> [Description of the task] Restate the listing below word for word, omitting any images.

--- Source data Enclosed Below ---

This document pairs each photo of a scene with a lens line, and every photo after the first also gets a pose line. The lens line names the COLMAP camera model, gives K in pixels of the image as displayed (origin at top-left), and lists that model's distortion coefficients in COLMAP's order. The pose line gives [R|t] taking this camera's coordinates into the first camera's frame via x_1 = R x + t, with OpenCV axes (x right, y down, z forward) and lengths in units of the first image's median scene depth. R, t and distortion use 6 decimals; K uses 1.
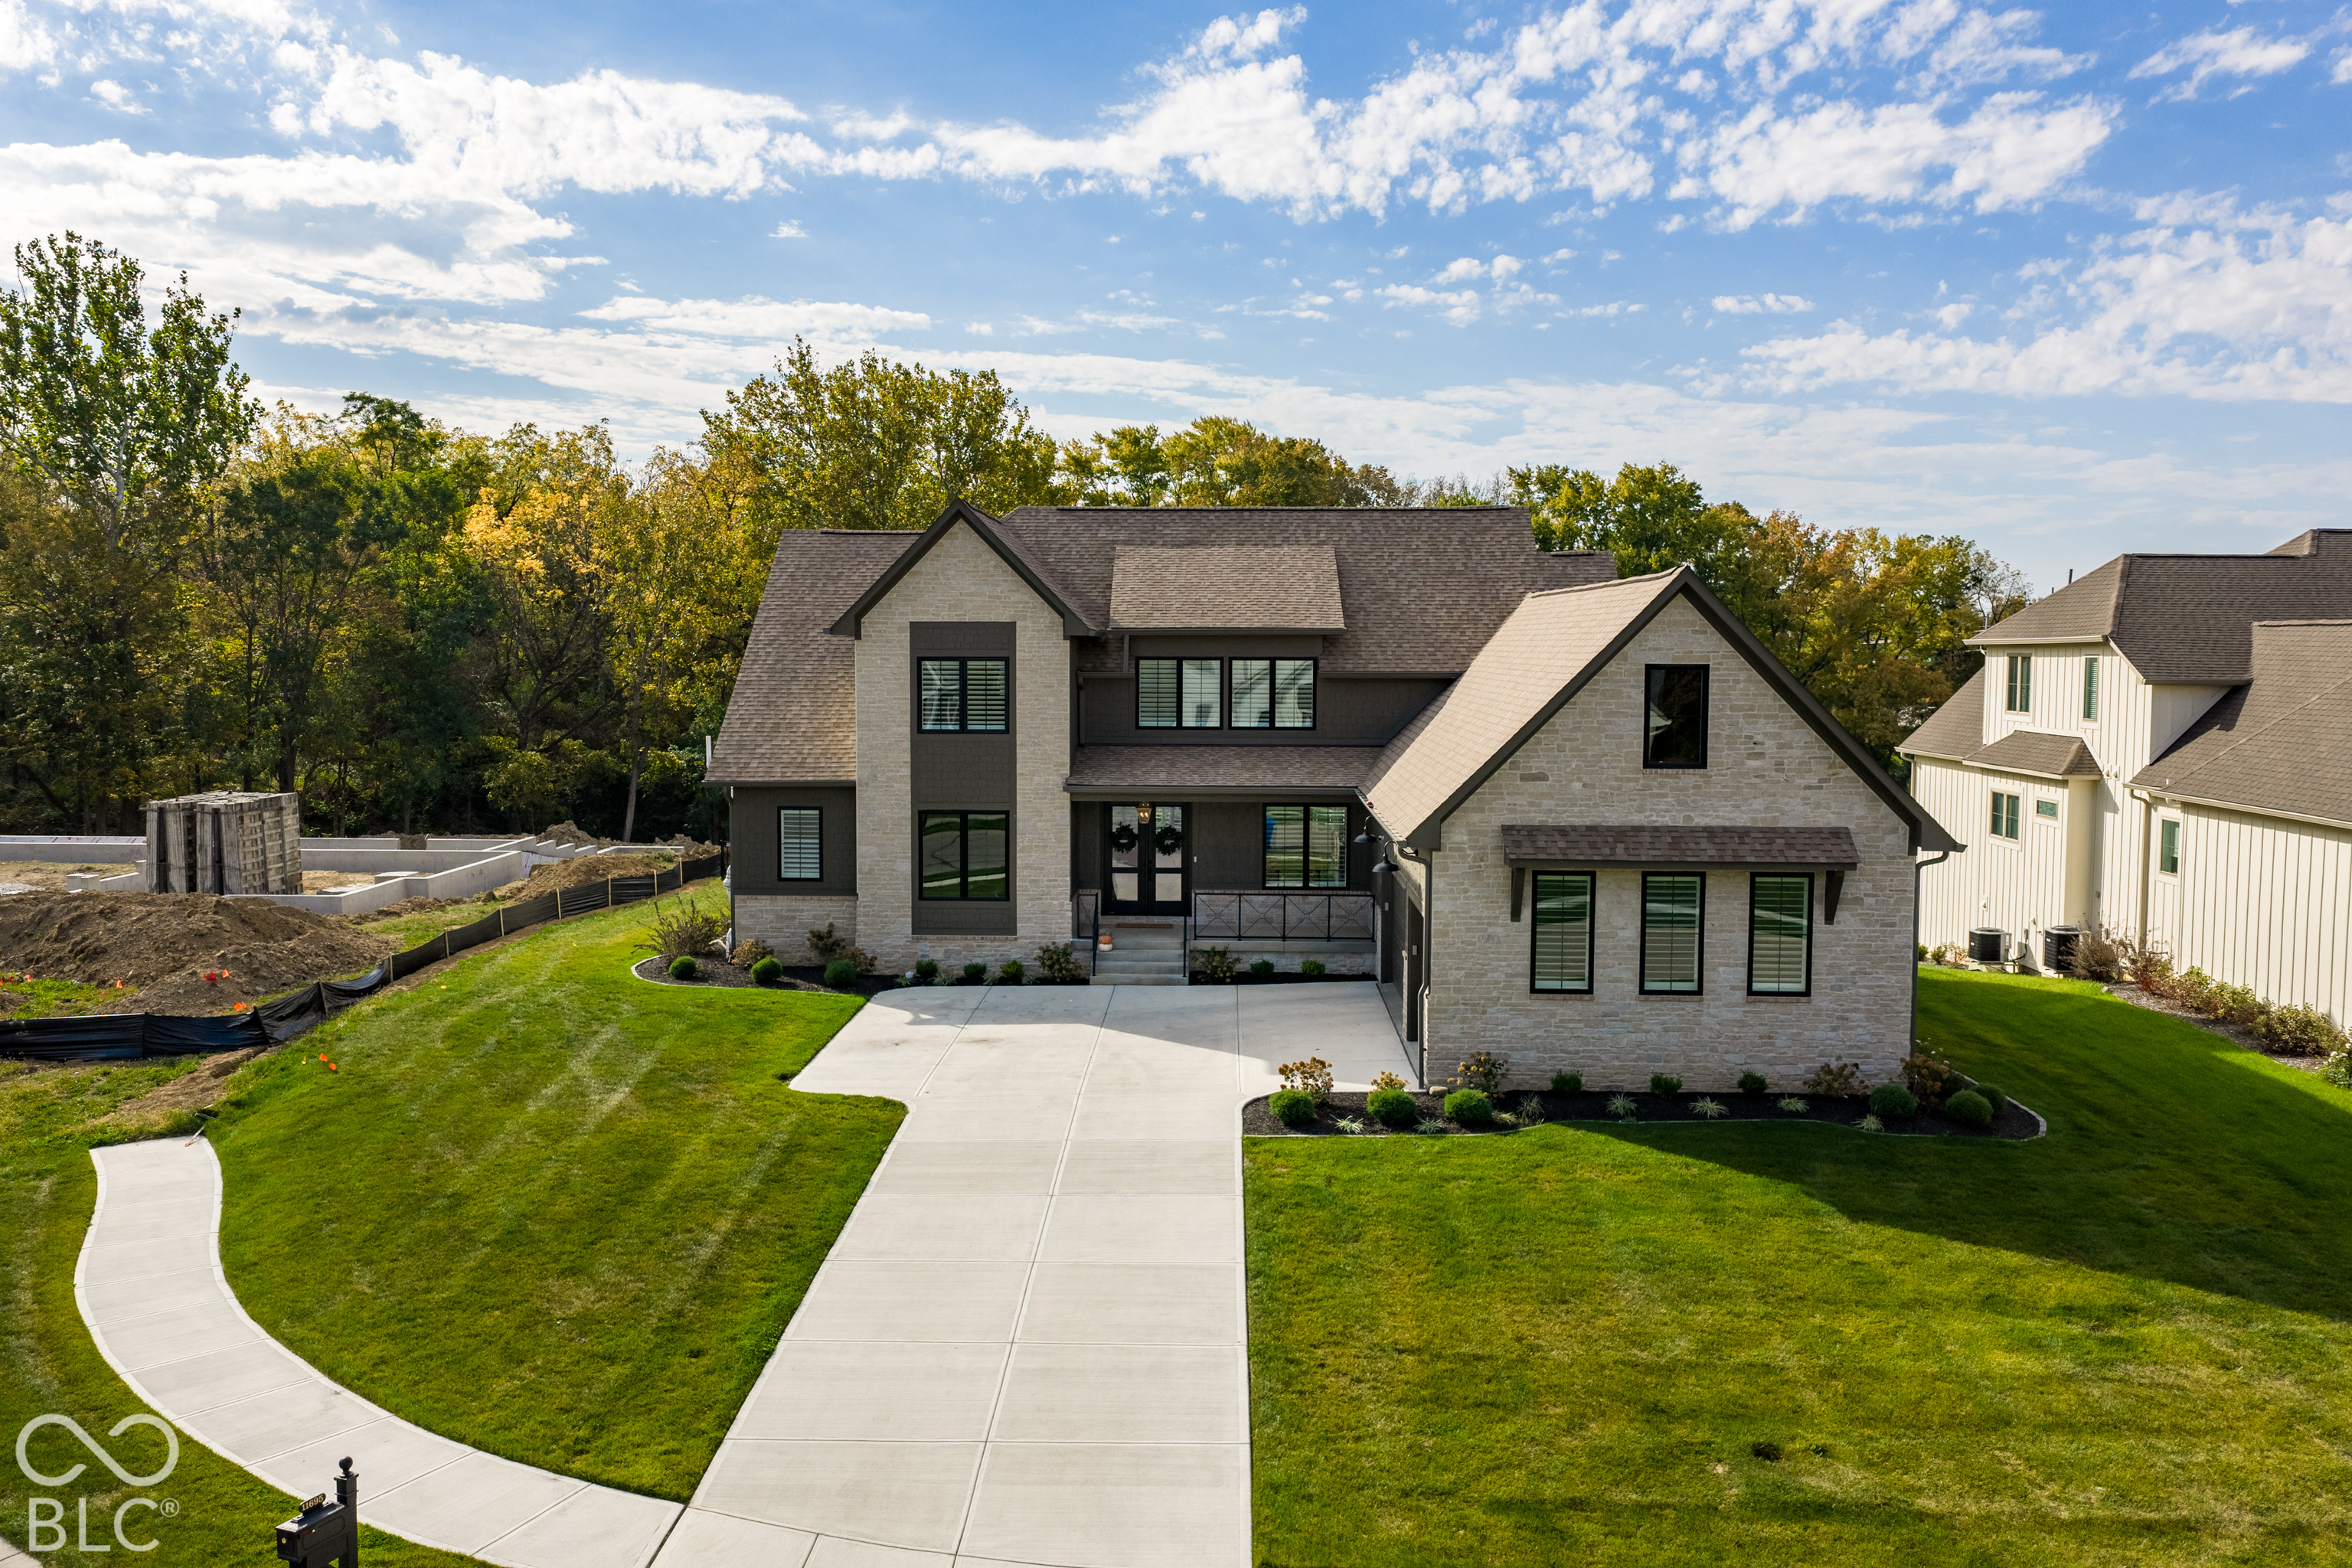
lens RADIAL K [[1953.2, 0, 1176.0], [0, 1953.2, 784.0], [0, 0, 1]] dist [0.010807, -0.020578]
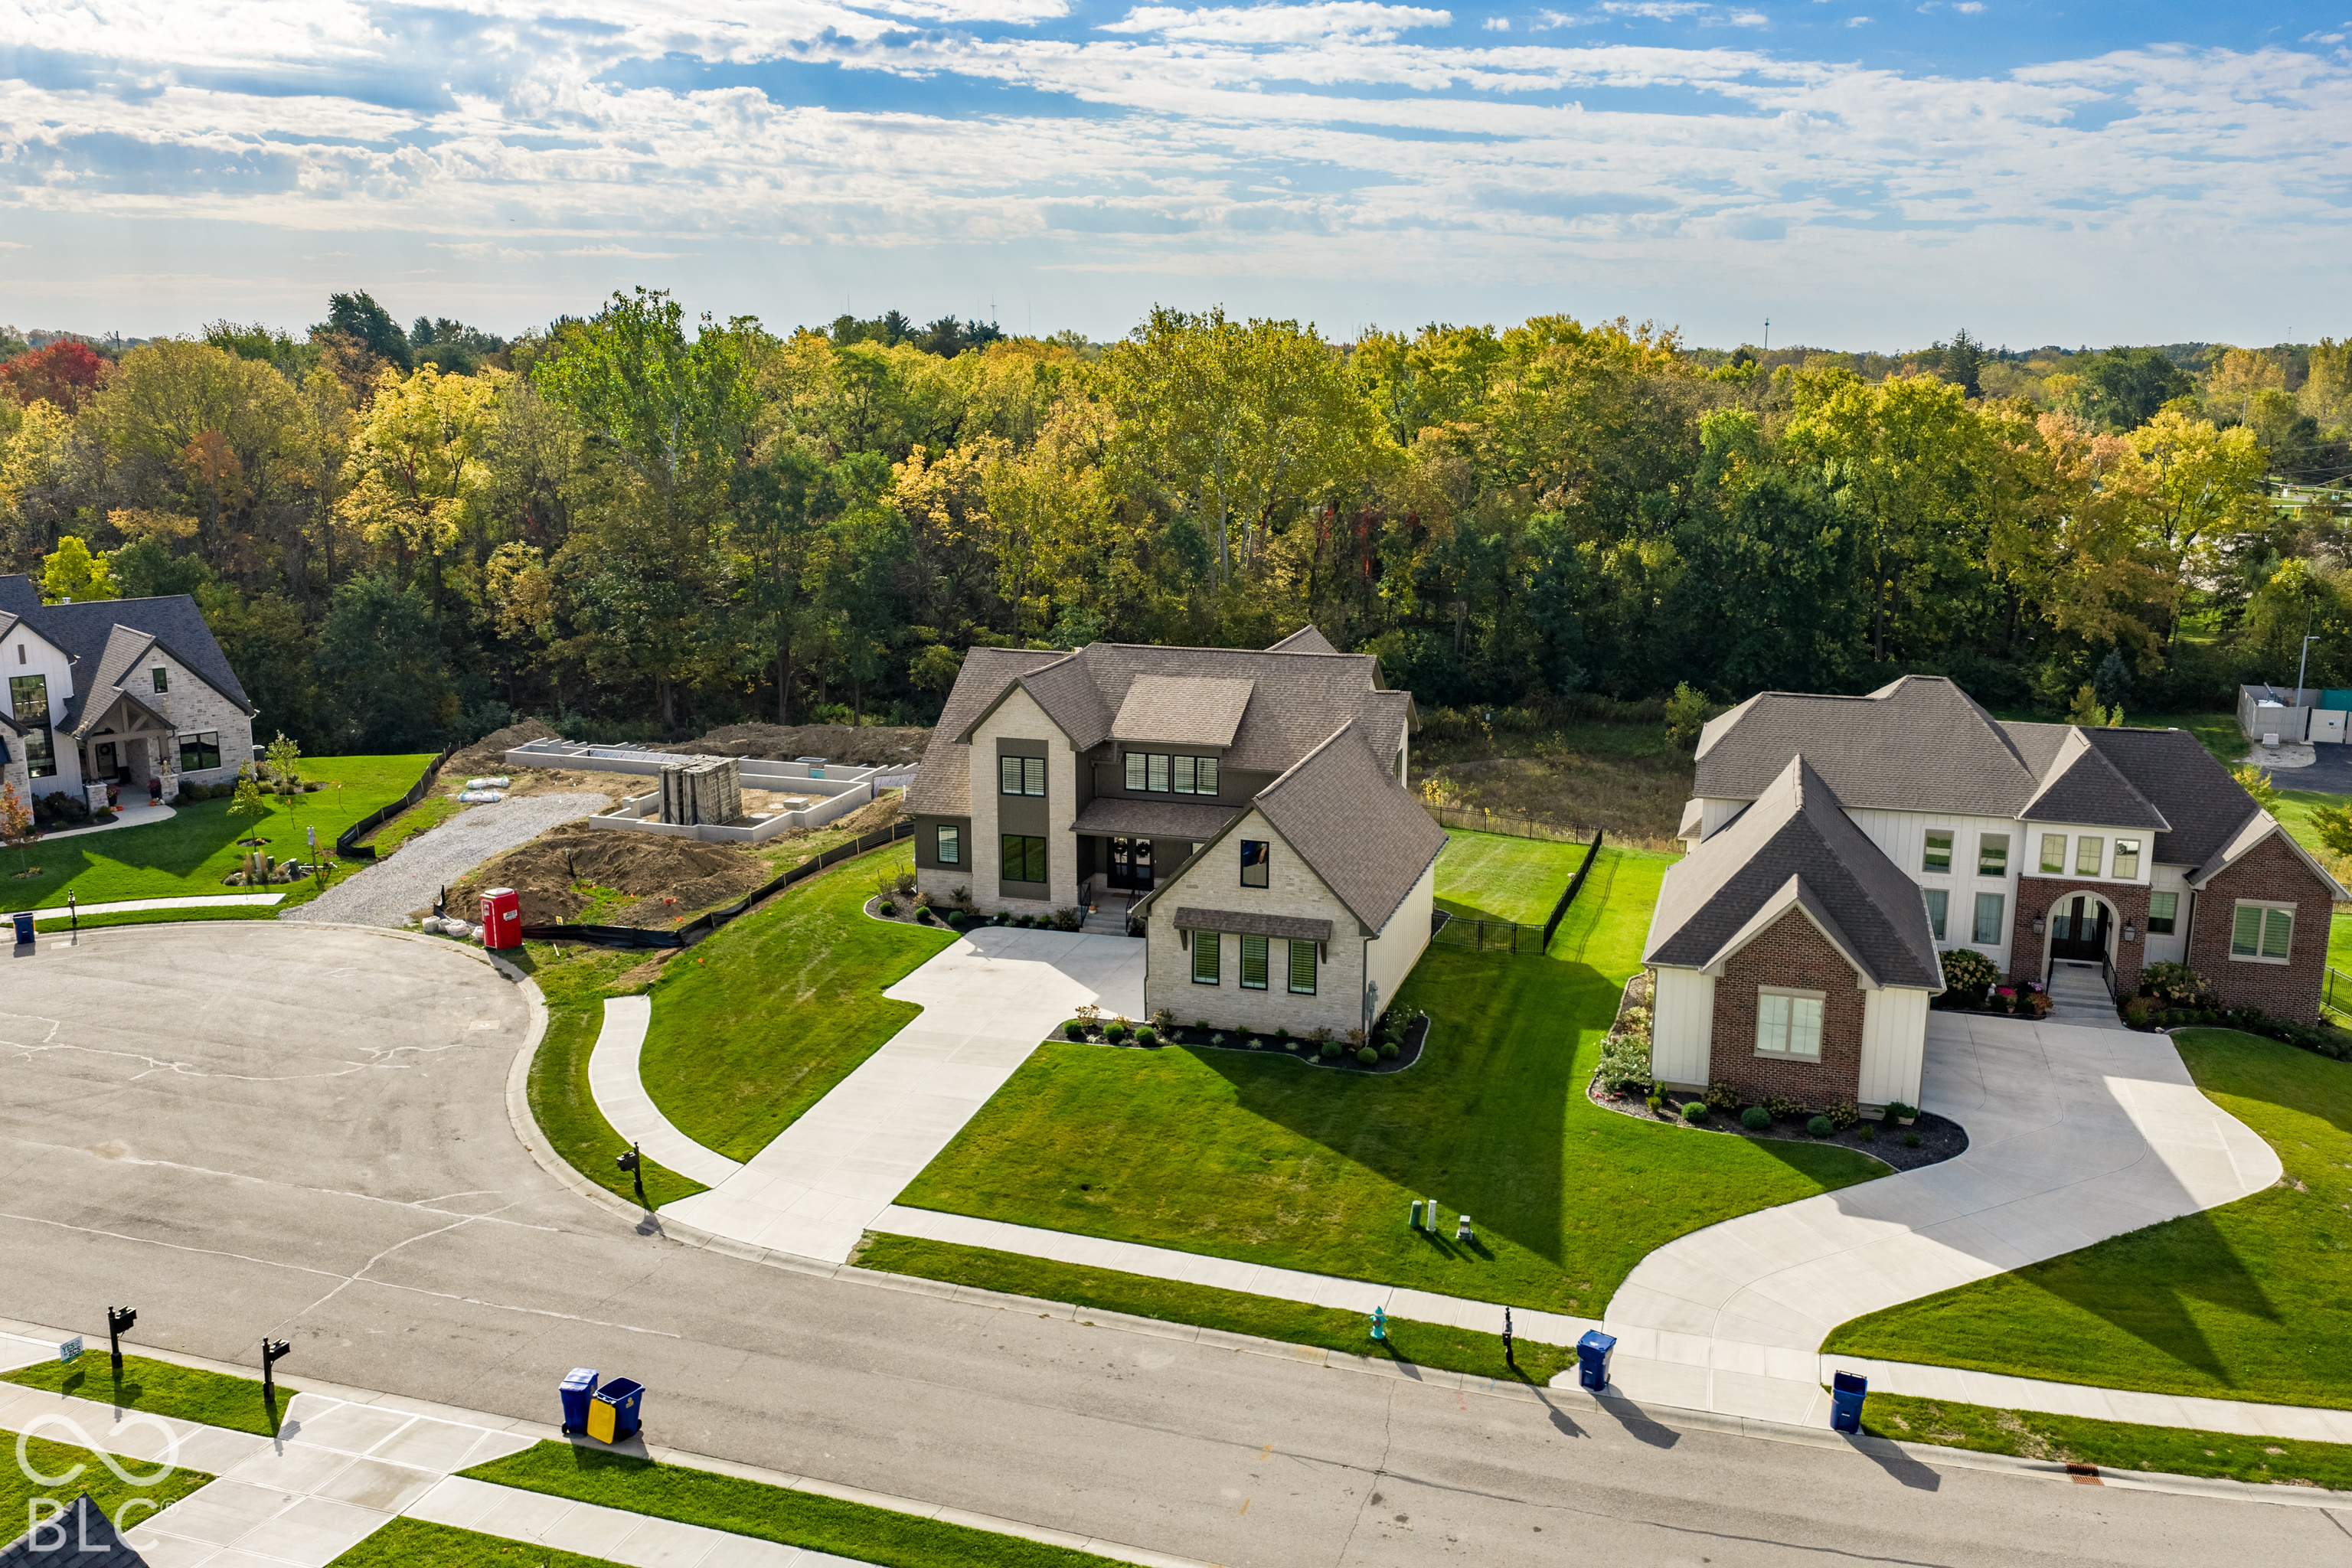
lens RADIAL K [[1953.2, 0, 1176.0], [0, 1953.2, 784.0], [0, 0, 1]] dist [0.010807, -0.020578]
pose [[0.961718, 0.055517, -0.268359, 0.541821], [-0.016869, 0.989400, 0.144231, -0.312692], [0.273522, -0.134183, 0.952460, -0.767291]]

--- End of Enclosed Source data ---

> [Result of the exercise]
This document pairs each photo of a scene with a lens line, and every photo after the first also gets a pose line. The lens line names the COLMAP camera model, gives K in pixels of the image as displayed (origin at top-left), and lists that model's distortion coefficients in COLMAP's order. The pose line gives [R|t] taking this camera's coordinates into the first camera's frame via x_1 = R x + t, with OpenCV axes (x right, y down, z forward) and lengths in units of the first image's median scene depth. R, t and distortion use 6 decimals; K uses 1.
lens RADIAL K [[1953.2, 0, 1176.0], [0, 1953.2, 784.0], [0, 0, 1]] dist [0.010807, -0.020578]
lens RADIAL K [[1953.2, 0, 1176.0], [0, 1953.2, 784.0], [0, 0, 1]] dist [0.010807, -0.020578]
pose [[0.961718, 0.055517, -0.268359, 0.541821], [-0.016869, 0.989400, 0.144231, -0.312692], [0.273522, -0.134183, 0.952460, -0.767291]]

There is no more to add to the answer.